At around 16 I got in trouble and my punishment was my door being removed because I "lost rights to privacy". My brother had friends over and no way in hell was I going to change in the bathroom because of the stupidity of that punishment. Got my door back very fast.


----------



## recycled_lube_oil (Sep 30, 2021)

Not Emily said:


> To play devil's advocate, yeah she's paying her rent and I mean every business gives someone something they want in exchange for something else, generally money. I don't suppose bath water is any different. It beats being an arms dealer.
> 
> If I can be honest, I don't think she's over the top attractive personally, so I'm not sure how she does it. Also, I can't say that I respect her as an entrepreneur, because it's just a version of the oldest profession really. As another poster implied, I have a lot more respect for girl gamers on Twitch and YouTube. Poki and Valkyrae, for instance, are totally legitimate streamers and if guys want to send them money because they are simping, well that's on the guys.


In regards to your Devil's advocate part that is my own view of her. I can get people becoming pissed if people are using your money to but her bathwater with you knowing but that could go for anything.

Ive just heard a lot of people saying how she is using people, blah, blah, blah. If someone orders bathwater, well Im pretty sure they know what they are doing.


----------



## daleks_exterminate (Jul 22, 2013)

recycled_lube_oil said:


> In regards to your Devil's advocate part that is my own view of her. I can get people becoming pissed if people are using your money to but her bathwater with you knowing but that could go for anything.
> 
> Ive just heard a lot of people saying how she is using people, blah, blah, blah. If someone orders bathwater, well Im pretty sure they know what they are doing.

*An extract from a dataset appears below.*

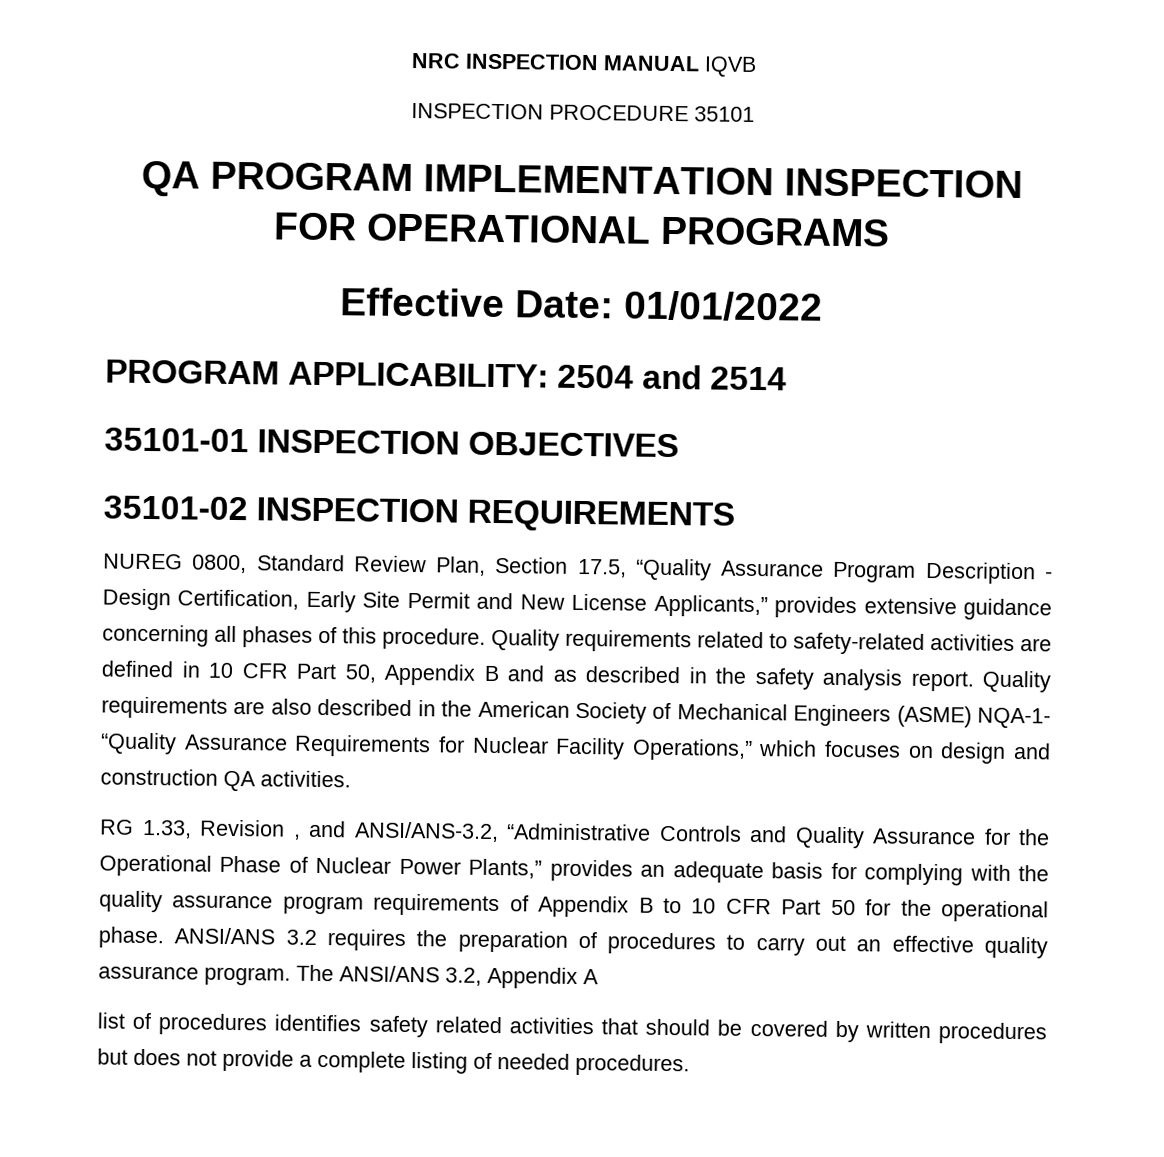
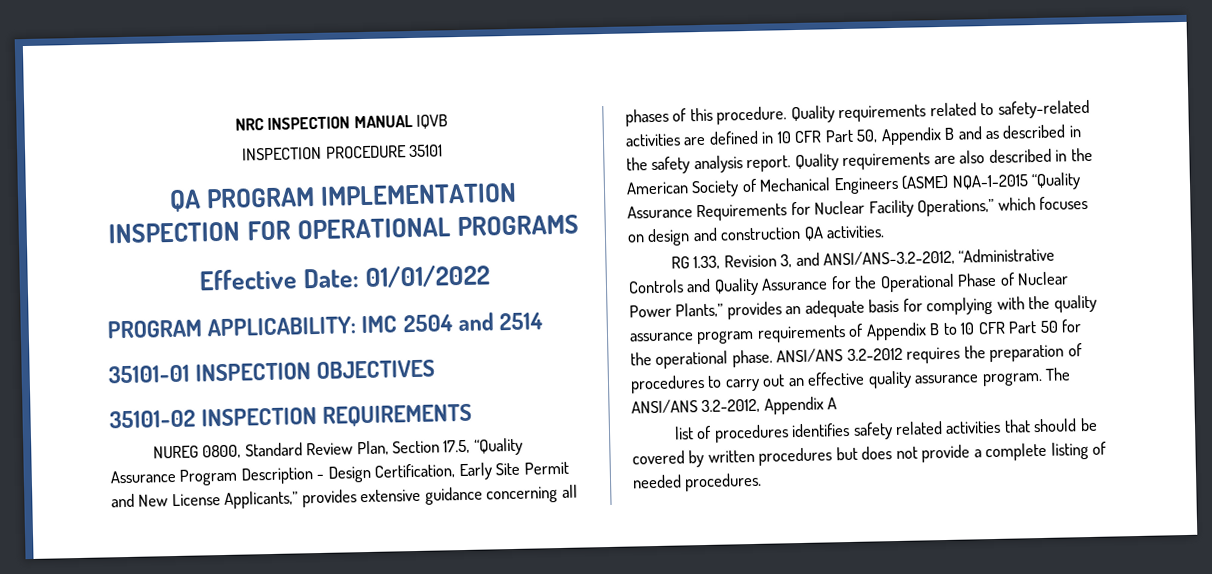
(550, 374) none -> [361,315,398,334] IMC
[976,707,1051,729] NQA-1- -> [951,174,1029,190] NQA-1-2015
[292,820,499,843] , and ANSI/ANS-3.2, -> [780,249,956,268] 3, and ANSI/ANS-3.2-2012,
[285,929,317,945] 3.2 -> [846,347,903,362] 3.2-2012
[445,967,482,986] 3.2, -> [701,398,761,414] 3.2-2012,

I think an argument could be made for exploitation in the case of things like financial domination, because some people get addicted to that and lose all of their money and go into debt or can't cover their basic needs which is bad (kind of like gambling addiction), but from what I've read about this it doesn't seem to be the same thing or really similar.

I guess there could be a risk for people misreading a situation with camgirls and such in general where if there is personal interaction of any kind, someone could misjudge that as being closer to that person than they actually are.

(the same could really happen in any type of sex work or even customer service jobs that aren't in anyway sexual.... Like in uni I was a barista and sometimes I got to know regulars and was interested in their well being and would talk to them about things and life and such. Sometimes I'd get asked out because of that and while it wouldn't really be inherently unethical to date someone from that context, it did always feel kind of weird because they knew me strictly from an environment where I wasn't allowed to vent or to to be rude if someone was an asshole or whatever.... So like that's not an equal relationship because it can't be. So like someone could tell me they were having a bad day and I'd try to do what I could to make their day better, but as if I was having a bad day I wasn't actually allowed to say so it's obviously a very one sided kind of relationship.)


The difference is that people tend to view women in those situations like "she took advantage or lead him on", but that doesn't extend to other contexts. No one really says that a casino took advantage of people, or that a car salesman flirting to sell cars is "leading someone on" but if it's a woman in that role it suddenly is?


----------